It is sad, really, the frequency with which gun violence forces its way into our national consciousness. Whether it is mass murder on a college campus, in a shopping center in Arizona, in a crowded movie theater, at a place of worship, or at an elementary school, the spectacular injustice of wholesale slaughter has become a familiar story. It is a recurring theme of our national narrative.
The sadness of the situation is double-edged. On one side is the personal tragedy endured by the victims and those who love them. This is a sadness mixed with grief and anger at the unfairness of it all. On the other side is the recognition that our collective horror is by now numbed by the familiarity of the story. This is a sadness that comes from helplessness. We are lost, and there is no clear signpost leading us to a place of safety.
The voices that emerge in the wake of these tragedies are familiar. We hear calls for vengeance, prayers for the victims, and loud trumpeting for reforms that will prevent this from ever happening again. We also hear the somber voices of the status quo, telling us that the worst thing we can do is to overreact and infringe on Americans’ right to bear arms.
In the state of Georgia, our legislature, which has convened for its annual session this year in the chilly aftermath of the murders at Sandy Hook Elementary School, may consider another kind of reaction.
House Bill 35 would allow for public school administrators to possess and carry firearms while on school property, at a school function, or on a school bus. This proposed law would allow for specific school office workers to carry loaded weapons anywhere within the “school safety zone.”
There are a lot of potent and provocative arguments in favor of and against gun control. There are many theories as to why the United States seems so addicted to gun violence, and a correspondingly large number of theories on what should be done about it. I am content to allow others to parse the constitutional issues for the solution to this dilemma. My concern here is the impact of training professional educators to serve as armed guards – on students and on the educators themselves. This proposed policy raises serious questions about the role of school in teaching children how to cope with violence in our society.
As a teacher and a parent, as an individual concerned with education policy and the way schools interact with society at large, I see these kinds of moments as tests of our institutions’ ability to deal with the extraordinary and horrific.
When the shooting at Sandy Hook occurred, my children came home from school talking about it. One brought home an anxious and sincere letter from his school’s principal. Both of them seemed to understand that something dire had occurred, but there was a curious disconnection between their reaction and the fear experienced by the adults. Adults are swept up by their imagination – what would I do if this happened to my family? They are capable of being stunned by the news because they remember when such things were exceptional if not unthinkable. To the kids, these incidents are practically a regular part of life – not unlike the many other aspects of the world that they are too young to experience personally, but are assured by adults to be normal and natural.

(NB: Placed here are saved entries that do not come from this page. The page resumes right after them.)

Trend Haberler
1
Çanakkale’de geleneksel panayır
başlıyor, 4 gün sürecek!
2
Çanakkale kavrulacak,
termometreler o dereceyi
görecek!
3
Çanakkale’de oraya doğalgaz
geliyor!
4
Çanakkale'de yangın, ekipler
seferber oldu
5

What does it say to impressionable young people that episodes of mass murder are regularly in the news? What message does it convey when one man snuffs out the lives of innocent children, and people rush to defend his right to possess the tools he used to commit this atrocity. At an age when children are developing their ideas about how the world works, what ideas are natural consequences of such an event?
What is the message if children now see their principal patrolling the halls with a sidearm strapped to his leg? Will they feel protected, or will they feel the fear of an impending incident? Even if panic is not the result, how can they fail to see that the principal’s answer to the threat of danger will be deadly force? What attitude does this teach about how to deal with adversity?
School officials should not carry guns. The remote possibility that these guns would actually prevent physical harm to anyone is vastly outweighed by the significant psychological harm that would occur. School administrators are authority figures and role models for our children. To communicate that any part of their authority comes from a firearm is to send a very unhealthy message to the children of this country.